PROBLEM TO WORK ON: If a line of the data below holds the word "следуйте", list it.

EXTRACTED MATERIAL:
==*==

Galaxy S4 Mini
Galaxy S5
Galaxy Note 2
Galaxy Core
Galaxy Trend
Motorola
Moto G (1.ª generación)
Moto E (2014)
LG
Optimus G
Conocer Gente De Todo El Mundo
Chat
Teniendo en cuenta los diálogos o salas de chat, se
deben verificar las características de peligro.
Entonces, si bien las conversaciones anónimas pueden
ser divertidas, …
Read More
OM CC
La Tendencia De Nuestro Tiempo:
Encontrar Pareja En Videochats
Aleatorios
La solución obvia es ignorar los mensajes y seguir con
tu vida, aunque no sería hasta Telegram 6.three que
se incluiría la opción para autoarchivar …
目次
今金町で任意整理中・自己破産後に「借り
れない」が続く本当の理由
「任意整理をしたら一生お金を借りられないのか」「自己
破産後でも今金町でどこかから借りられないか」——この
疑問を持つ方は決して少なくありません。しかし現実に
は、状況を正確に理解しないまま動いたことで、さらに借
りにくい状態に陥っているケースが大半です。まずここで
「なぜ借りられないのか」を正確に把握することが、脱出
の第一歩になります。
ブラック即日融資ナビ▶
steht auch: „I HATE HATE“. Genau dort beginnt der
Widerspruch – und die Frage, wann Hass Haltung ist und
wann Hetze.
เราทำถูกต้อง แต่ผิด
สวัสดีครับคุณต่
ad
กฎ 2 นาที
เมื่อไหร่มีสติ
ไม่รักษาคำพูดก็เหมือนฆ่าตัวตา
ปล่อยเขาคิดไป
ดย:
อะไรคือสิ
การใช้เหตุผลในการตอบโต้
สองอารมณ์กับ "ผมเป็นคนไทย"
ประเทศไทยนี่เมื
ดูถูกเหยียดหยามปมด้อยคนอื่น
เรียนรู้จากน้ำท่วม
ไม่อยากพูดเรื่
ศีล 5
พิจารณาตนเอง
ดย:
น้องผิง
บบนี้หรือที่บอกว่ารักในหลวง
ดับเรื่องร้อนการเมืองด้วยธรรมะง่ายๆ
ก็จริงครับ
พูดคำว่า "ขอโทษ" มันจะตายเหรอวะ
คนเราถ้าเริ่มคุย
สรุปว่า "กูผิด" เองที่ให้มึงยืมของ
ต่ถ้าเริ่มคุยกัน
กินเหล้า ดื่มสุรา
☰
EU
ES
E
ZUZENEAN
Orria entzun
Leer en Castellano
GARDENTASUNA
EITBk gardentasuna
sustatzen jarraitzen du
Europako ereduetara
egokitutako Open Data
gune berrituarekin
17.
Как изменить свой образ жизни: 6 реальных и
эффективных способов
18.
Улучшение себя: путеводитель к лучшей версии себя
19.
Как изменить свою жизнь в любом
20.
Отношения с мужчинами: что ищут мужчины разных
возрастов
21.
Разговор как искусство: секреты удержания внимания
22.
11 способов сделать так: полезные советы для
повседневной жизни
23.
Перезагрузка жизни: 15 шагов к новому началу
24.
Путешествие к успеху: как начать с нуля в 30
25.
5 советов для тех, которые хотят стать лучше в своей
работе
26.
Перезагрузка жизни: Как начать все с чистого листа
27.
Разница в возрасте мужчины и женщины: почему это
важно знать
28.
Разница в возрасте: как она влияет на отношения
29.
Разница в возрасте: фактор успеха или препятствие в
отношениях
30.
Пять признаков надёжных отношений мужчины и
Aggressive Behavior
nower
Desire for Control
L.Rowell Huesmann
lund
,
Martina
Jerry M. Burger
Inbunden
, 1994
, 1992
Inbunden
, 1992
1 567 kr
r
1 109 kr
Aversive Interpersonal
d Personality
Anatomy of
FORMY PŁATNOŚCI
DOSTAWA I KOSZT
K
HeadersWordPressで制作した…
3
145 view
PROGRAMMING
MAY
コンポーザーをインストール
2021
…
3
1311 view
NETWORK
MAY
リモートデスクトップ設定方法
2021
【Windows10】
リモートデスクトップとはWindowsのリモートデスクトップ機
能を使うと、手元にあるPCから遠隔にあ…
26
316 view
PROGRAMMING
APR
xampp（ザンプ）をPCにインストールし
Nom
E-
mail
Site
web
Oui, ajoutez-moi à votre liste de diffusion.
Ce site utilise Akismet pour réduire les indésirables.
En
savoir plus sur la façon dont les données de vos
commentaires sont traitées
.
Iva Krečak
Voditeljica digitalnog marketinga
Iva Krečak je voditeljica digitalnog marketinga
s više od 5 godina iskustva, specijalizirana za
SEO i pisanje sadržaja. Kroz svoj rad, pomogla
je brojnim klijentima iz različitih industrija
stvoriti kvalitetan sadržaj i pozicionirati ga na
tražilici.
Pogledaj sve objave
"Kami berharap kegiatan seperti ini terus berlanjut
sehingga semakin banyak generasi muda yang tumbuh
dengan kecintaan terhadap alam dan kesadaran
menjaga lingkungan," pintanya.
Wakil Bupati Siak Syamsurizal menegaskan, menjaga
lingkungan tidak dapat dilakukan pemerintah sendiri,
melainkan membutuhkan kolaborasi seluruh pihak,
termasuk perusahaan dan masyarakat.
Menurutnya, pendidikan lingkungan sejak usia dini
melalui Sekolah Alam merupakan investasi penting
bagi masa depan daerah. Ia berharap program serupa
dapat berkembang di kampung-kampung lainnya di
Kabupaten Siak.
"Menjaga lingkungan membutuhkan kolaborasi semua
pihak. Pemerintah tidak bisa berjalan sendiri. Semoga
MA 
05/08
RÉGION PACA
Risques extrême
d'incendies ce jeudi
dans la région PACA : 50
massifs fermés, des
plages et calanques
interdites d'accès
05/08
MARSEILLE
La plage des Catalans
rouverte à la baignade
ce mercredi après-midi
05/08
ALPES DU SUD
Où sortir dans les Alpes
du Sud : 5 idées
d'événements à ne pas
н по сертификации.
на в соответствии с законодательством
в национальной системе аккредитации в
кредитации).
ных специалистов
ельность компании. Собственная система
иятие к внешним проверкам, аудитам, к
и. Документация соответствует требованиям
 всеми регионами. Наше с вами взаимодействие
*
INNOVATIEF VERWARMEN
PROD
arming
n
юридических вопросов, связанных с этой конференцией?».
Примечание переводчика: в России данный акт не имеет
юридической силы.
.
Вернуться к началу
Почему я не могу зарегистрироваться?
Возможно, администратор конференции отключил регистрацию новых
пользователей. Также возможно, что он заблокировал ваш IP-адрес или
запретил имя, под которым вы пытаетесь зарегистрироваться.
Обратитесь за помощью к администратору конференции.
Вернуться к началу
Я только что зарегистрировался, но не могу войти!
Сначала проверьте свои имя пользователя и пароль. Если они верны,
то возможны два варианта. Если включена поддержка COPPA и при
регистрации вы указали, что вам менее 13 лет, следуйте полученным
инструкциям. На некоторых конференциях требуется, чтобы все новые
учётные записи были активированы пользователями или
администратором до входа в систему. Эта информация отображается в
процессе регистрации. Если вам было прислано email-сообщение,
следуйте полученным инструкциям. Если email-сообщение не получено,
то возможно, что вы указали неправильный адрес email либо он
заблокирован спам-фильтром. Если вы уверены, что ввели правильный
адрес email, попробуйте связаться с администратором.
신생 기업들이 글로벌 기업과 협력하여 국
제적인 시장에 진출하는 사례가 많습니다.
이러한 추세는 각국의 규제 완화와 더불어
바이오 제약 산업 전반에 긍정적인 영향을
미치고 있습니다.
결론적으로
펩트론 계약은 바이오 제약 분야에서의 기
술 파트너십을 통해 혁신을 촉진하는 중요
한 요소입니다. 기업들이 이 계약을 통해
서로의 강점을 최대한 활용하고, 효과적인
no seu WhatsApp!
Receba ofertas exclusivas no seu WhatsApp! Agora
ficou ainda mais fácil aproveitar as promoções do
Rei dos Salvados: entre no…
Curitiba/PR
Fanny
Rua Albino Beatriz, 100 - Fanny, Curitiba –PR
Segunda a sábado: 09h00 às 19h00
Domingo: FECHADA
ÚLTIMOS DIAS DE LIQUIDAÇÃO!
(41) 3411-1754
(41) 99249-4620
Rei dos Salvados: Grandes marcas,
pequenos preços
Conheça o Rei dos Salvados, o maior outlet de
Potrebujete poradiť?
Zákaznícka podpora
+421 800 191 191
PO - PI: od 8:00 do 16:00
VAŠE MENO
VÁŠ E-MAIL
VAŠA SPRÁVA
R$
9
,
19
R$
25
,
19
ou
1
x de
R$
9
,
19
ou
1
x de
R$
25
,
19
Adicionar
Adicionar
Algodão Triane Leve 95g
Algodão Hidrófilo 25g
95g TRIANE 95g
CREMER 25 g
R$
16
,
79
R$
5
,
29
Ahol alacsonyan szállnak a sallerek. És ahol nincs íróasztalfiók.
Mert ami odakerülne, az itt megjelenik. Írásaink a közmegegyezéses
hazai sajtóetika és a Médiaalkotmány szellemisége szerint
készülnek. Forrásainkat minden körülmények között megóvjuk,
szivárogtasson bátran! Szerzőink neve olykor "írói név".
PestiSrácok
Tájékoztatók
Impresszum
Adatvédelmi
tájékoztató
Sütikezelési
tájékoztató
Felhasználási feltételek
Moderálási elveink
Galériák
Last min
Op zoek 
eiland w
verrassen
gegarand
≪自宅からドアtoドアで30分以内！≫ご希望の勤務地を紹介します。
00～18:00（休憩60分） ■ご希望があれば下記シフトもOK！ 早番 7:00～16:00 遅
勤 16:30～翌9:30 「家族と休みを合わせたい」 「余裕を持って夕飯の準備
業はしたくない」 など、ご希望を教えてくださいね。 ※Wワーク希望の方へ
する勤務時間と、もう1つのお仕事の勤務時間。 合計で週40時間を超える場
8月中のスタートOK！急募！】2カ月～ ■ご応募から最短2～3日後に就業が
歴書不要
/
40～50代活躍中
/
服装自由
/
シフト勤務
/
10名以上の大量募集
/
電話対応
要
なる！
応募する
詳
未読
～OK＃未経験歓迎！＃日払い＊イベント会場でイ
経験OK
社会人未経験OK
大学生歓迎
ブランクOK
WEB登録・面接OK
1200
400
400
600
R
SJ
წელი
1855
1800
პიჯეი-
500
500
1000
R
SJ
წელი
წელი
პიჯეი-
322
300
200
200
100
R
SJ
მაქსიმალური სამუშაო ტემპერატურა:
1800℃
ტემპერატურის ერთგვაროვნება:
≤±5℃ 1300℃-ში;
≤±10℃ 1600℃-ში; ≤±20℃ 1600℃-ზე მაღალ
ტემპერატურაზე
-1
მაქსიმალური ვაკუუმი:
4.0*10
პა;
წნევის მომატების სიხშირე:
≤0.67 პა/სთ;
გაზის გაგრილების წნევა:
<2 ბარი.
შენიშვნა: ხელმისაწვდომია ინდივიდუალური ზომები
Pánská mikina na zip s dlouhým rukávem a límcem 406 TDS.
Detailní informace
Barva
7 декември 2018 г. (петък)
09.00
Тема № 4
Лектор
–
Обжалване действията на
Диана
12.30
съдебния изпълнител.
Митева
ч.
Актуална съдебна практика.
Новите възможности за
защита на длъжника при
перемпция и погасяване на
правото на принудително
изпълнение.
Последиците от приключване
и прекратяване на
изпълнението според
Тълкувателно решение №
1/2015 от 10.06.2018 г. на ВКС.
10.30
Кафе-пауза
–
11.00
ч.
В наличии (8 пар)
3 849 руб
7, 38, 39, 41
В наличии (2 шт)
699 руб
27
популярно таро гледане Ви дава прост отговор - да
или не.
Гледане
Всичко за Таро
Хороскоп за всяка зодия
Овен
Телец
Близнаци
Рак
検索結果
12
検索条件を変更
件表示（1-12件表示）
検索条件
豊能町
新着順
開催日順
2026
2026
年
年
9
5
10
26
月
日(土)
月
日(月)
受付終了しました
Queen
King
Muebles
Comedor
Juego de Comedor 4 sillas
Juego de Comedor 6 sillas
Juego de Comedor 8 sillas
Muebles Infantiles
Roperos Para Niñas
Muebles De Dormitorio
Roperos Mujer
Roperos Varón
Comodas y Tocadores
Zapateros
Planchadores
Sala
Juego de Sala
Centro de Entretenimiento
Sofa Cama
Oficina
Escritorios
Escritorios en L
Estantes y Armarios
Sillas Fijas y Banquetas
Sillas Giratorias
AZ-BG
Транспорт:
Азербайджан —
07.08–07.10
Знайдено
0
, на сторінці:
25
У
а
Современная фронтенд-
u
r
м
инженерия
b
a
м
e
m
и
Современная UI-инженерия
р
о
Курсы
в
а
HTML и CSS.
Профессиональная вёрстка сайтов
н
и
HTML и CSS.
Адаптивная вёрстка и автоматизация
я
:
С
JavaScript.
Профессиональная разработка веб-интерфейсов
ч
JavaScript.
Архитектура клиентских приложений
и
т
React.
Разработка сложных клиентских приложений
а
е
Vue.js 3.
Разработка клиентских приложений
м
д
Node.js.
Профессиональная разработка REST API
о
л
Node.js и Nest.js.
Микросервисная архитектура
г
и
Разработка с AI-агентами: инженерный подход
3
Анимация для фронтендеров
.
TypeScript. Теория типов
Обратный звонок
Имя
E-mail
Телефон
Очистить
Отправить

==*==

PROBLEM SOLUTION:
регистрации вы указали, что вам менее 13 лет, следуйте полученным
следуйте полученным инструкциям. Если email-сообщение не получено,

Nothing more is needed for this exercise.